Monday, March 3, 2008

Flash is the future

It's getting harder and harder to find music these days. At least in physical form.


Spending two hours browsing around a local CD shop sounds like a wonderful evening to me. My wife disagrees, but to be fair she's never had a reason to seek out much music. She is perfectly satisfied with the 20 songs the radio plays over and over again, and she doesn't really need to go out of her way to listen to them because she can hear those and others online anytime she wants for free. She can even enjoy just the choruses in ringtone format. With that immediate accessibility and overexposure, the artistic value of these songs become almost nonexistant, so it's no wonder that so few people are paying for them.
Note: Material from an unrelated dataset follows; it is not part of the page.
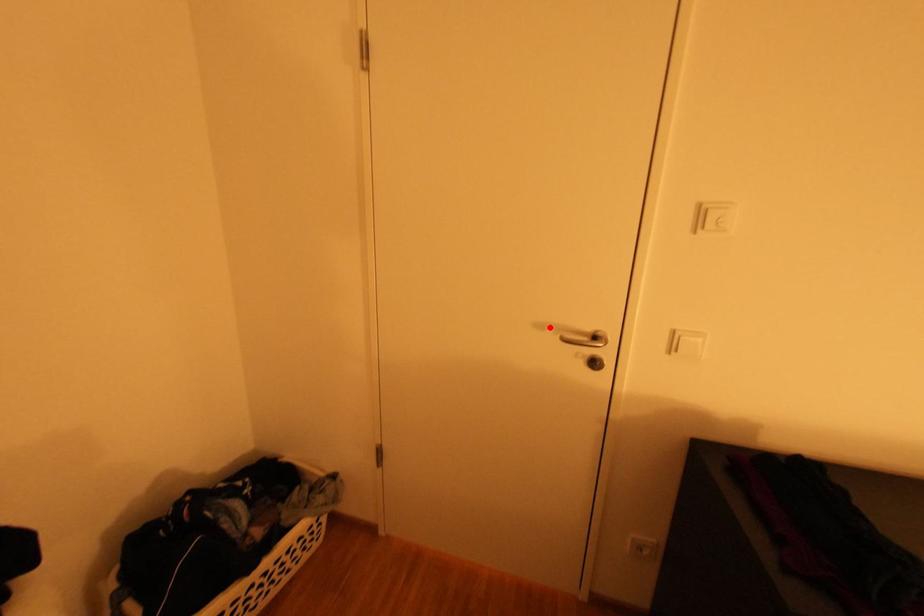
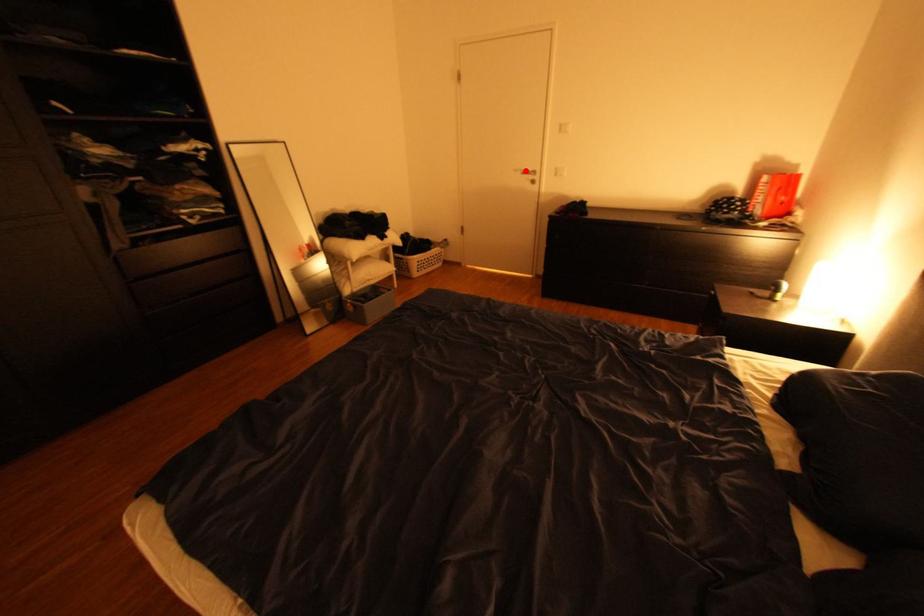
I am providing you with two images of the same scene from different viewpoints. A red point is marked on the first image and another point is marked on the second image. Is the red point in image1 aligned with the point shown in image2?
These days something genuinely has to be unique for a person to take enough notice to go out to a store and purchase the physical product.

Music's most important format wasn't vinyl or the compact disc. It was the album. The whole package. The cover art, the sleeve. Even the smell. There is something special about holding a physical album while listening to it. Clearly I'm one of the few remaining people who feel that way. Many of the independent shops I've enjoyed over the years have closed, and mainstream sellers like Best Buy and Wal-Mart have decreased physical shelf space for CDs while they opened digital music stores on the web. This might not be up to me for much longer. Sure, the sound quality of the mp3s are poor compared to the old way, but I guess I shouldn't be picky. At least most of the great things I love about independent artists are still around. I'm willing to be okay with flash being the future as long as Fergie isn't my future.
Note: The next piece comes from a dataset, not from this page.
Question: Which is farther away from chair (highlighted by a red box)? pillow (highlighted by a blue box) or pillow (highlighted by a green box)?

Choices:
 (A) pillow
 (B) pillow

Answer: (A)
Track 2: "Restless" by Unkle from "War Stories"
[iTunes] [website]

Josh Homme lends his drawl to this heavy hitter, one of my favorites from 2007. Best enjoyed in a loud dance club. It can also make a late night city drive a lot more exciting.

2 comments :

  1. March2theSea said...

    hi,
    thanks for the link!

  2. Roy said...

    Clearly I'm one of the few remaining people who feel that way.

    About vinyl, with the squiggly lines in the groove, and something about a clever technology that you can comprehend without spending four years studying pulse code modulation? Plus there was something about the ritual of taking the album out of the sleeve, cleaning it off with the anti-static brush and putting it on the turntable. Consider, too, that if the Beatles had sold songs singly on the Internet, we probably never would have heard "her majesty's a pretty nice girl some day I'm gonna make her mine."